1 Saldırı altındasın, ey Ninova, surlarını koru, Yolu gözle, belini doğrult, topla bütün gücünü.
Él destructor subió contra ti: mantén guardia en la fortaleza, vigila el camino, hazte fuerte, aumenta tu poder.
2 Çünkü RAB Yakup'un soyunu İsrail'in eski görkemine kavuşturacak; Düşmanları onları perişan edip asmalarını harap etmiş olsa bile.
Porque el Señor restaura la gloria de Jacob, así como la gloria de Israel; porque los malhechores los hicieron perder y destruyeron las ramas de su vid.
3 Askerlerinin kalkanları kıpkızıl, Yiğitler allar kuşanmış. Savaş arabalarının demirleri hazırlık günü nasıl da parıldıyor! Çam mızraklar sallanıyor havada.
El escudo de sus valientes es rojo, los hombres de guerra están vestidos de escarlata; los carruajes de guerra son como antorchas de fuego en el día en que se preparan, las hayas tiemblan.
4 Sokaklardan fırtına gibi geçiyor savaş arabaları, Meydanlardan koşuşuyorlar her yöne, Şimşek gibi seğirtiyorlar. Görünüşleri meşalelerden farksız.
Los carruajes de guerra corren por las calles, empujándose unos contra otros en las amplias plazas, pareciendo luces encendidas, corriendo como llamas de truenos.
5 Ninova Kralı topluyor seçkin askerlerini, Ama sendeliyorlar yolda. Saldıranlar kent surlarına doğru seğirtiyor, Siperler kuruluyor.
Toma el registro de sus grandes hombres: van cayendo en su camino; van rápidamente a la pared, la defensa está preparada.
6 Irmakların kapıları açıldı Ve yerle bir oldu saray.
Las puertas del río se abren a la fuerza, y la casa del rey se viene abajo.
7 Tanrı'nın dediği oldu, soyup götürdüler kenti. Güvercinler gibi inliyor kadın köleler, Göğüslerini döverek.
Está decretado: la reina se la llevan cautiva, se la llevan y sus criadas lloran con gemidos de las palomas, golpeando sus pechos.
8 Kaçıp gidiyor Ninova halkı, Boşalan bir havuzun suyu gibi, “Durun, durun!” diye bağırıyorlar, Ama geri dönüp bakan yok.

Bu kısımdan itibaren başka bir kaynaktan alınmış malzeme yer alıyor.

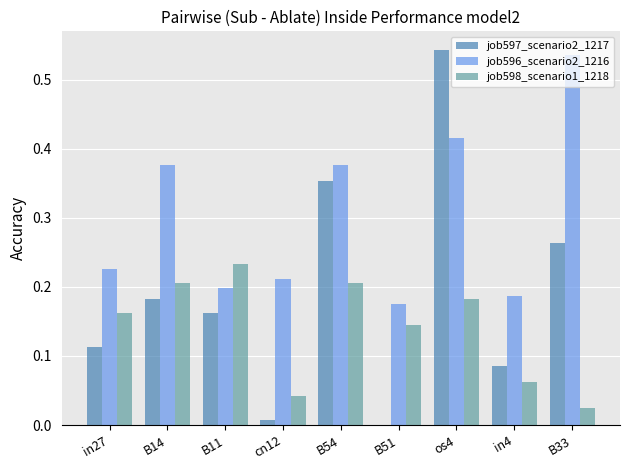

Does the chart contain stacked bars?

No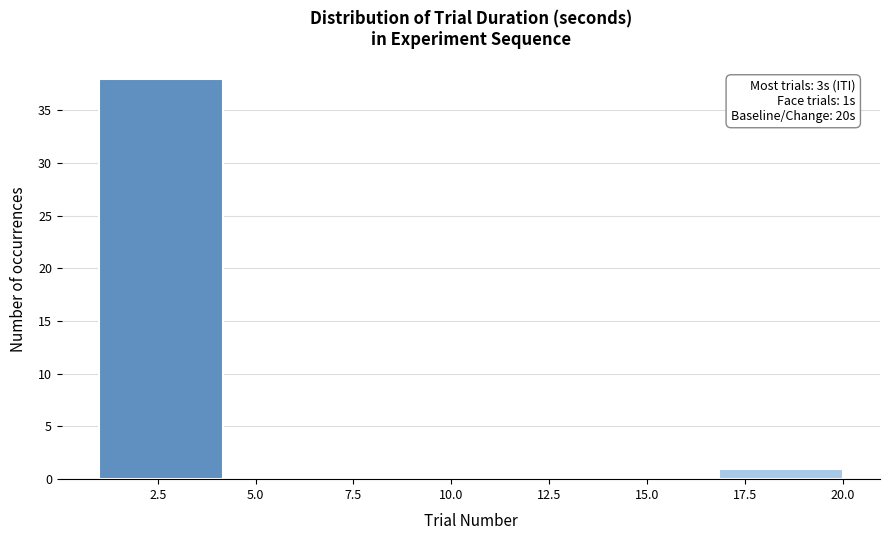

Which range on the x-axis has the tallest bar?

1.0 to 4.0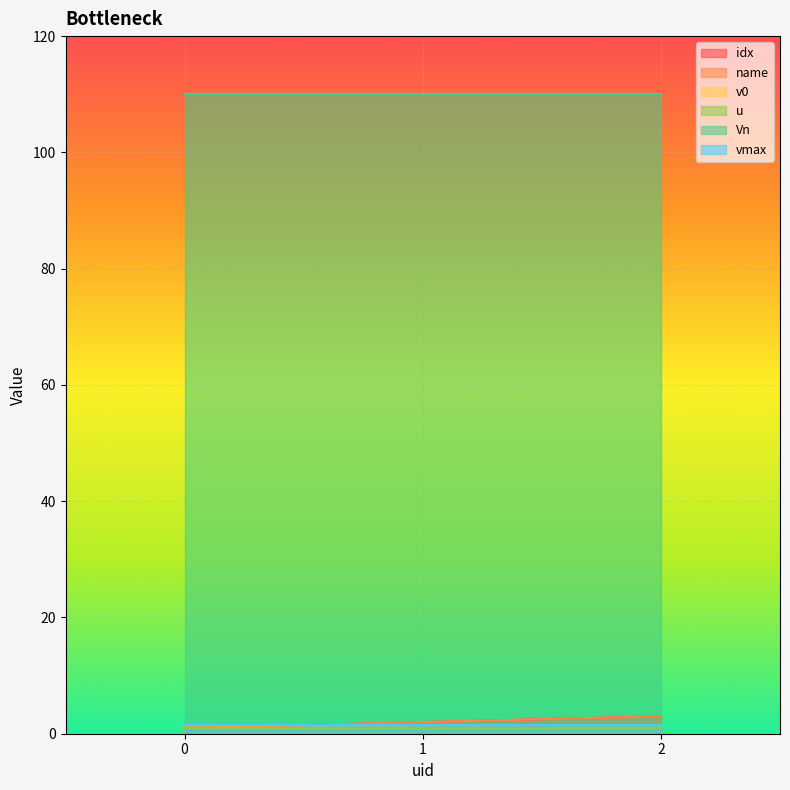

What is the lowest value of the name series?

1.0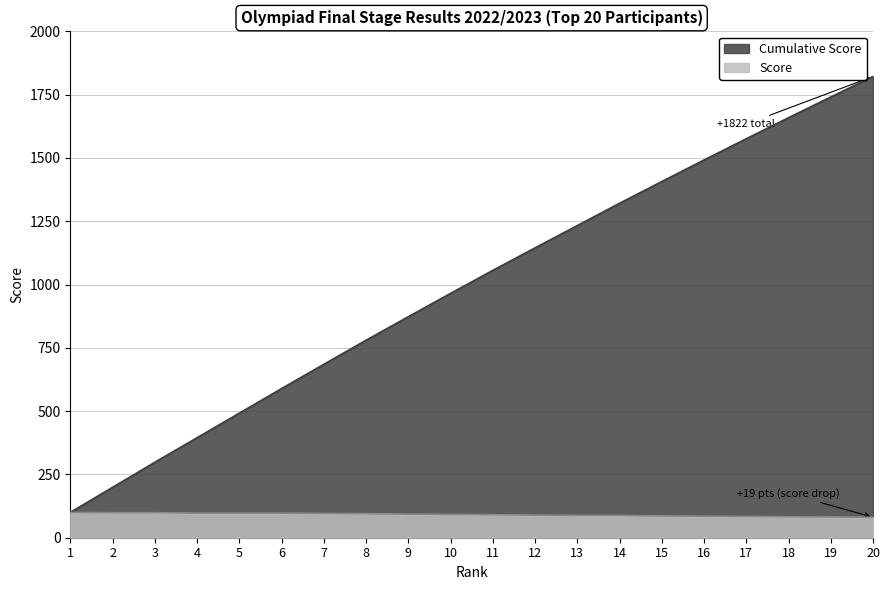

How many values are below 92?

10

Nínive es antigua como un estanque de agua; deténganse, dicen; Pero nadie se está volviendo atrás.
9 Yağmalayın altınını, gümüşünü, Yok servetinin sonu. Her tür değerli eşyayla dolup taşıyor.

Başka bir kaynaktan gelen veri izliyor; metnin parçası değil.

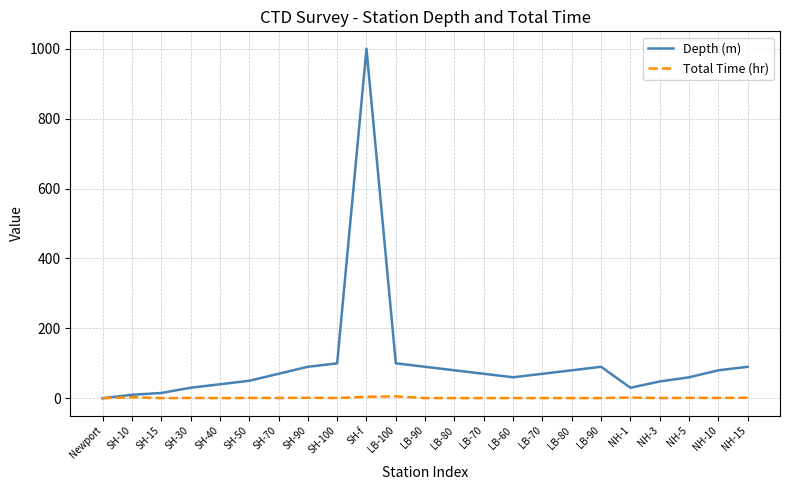

Reading right to left, what are all the values shown in this chart?

Depth (m): 90.0	80.0	60.0	48.0	30.0	90.0	80.0	70.0	60.0	70.0	80.0	90.0	100.0	1000.0	100.0	90.0	70.0	50.0	40.0	30.0	15.0	10.0	0.0
Total Time (hr): 1.4	0.9	1.1	0.5	2.1	0.5	0.5	0.6	0.6	0.5	0.5	0.5	5.4	4.2	0.7	1.5	0.8	1.0	0.5	0.9	0.4	3.0	0.0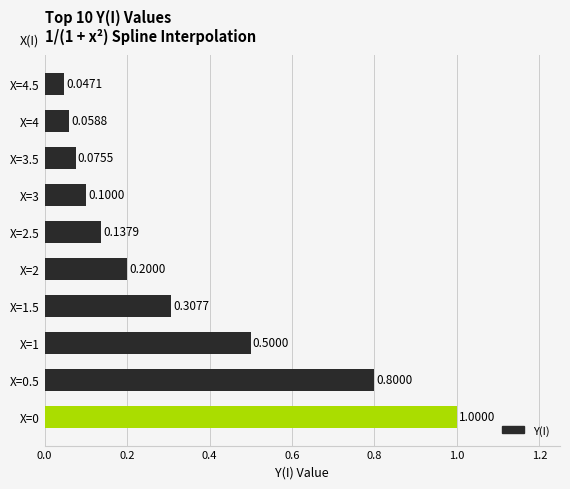

Which has a higher value, X=1 or X=4.5?

X=1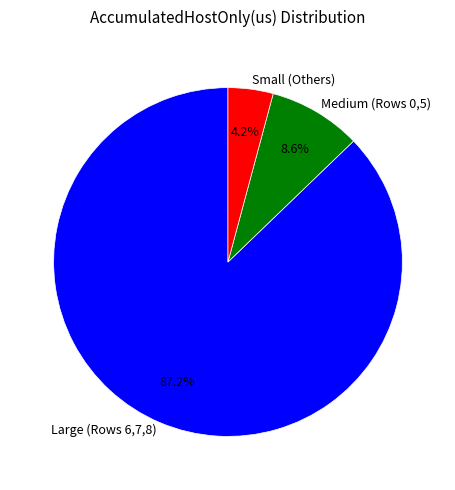

What percentage is NOT represented by Medium (Rows 0,5)?

91.4%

Toma plata, toma oro; porque no hay fin de las riquezas de Nínive; tomen los vasos deseables.
10 Yıkıldı, yerle bir oldu, viraneye döndü Ninova. Eriyor yürekler, Bükülüyor dizler, titriyor bedenler, Herkesin beti benzi soluyor.
Todo le ha sido quitado, destruida, ella no tiene nada más; el corazón se desfallece, las rodillas tiemblan, todos están retorcidos de dolor y el color se ha ido de todas las caras.
11 Aslanların inine, Yavru aslanların beslendiği yere ne oldu? Aslanla dişisinin ve yavrularının korkusuzca gezindiği yere ne oldu?
¿Dónde está la cueva de los leones, el lugar donde los cachorros obtuvieron su comida, donde el león y la leona caminaban con sus crías, sin temor?
12 Aslan, yavrularına yetecek kadarını avladı, Dişileri için avını boğazladı. Mağarasını avladıklarıyla, İnini kurbanlarıyla doldurdu.
El león desgarraba comida suficiente para sus crías y para sus leonas; su cueva estaba llena de carne y su lugar de descanso almacenado con carne.
13 Her Şeye Egemen RAB, “Sana karşıyım” diyor, “Yakacağım savaş arabalarını, Dumanları tütecek. Genç aslanlarını kılıç yiyip tüketecek. Yeryüzünde av bırakmayacağım sana Ulaklarının sesi işitilmeyecek artık.”
Mira, estoy en tu contra, dice el Señor de los ejércitos, y haré que tus carruajes de guerra se quemen en el humo, y tus cachorros serán comida para la espada; destruiré de la tierra tu presa, y ya no oirás la voz de tus mensajeros.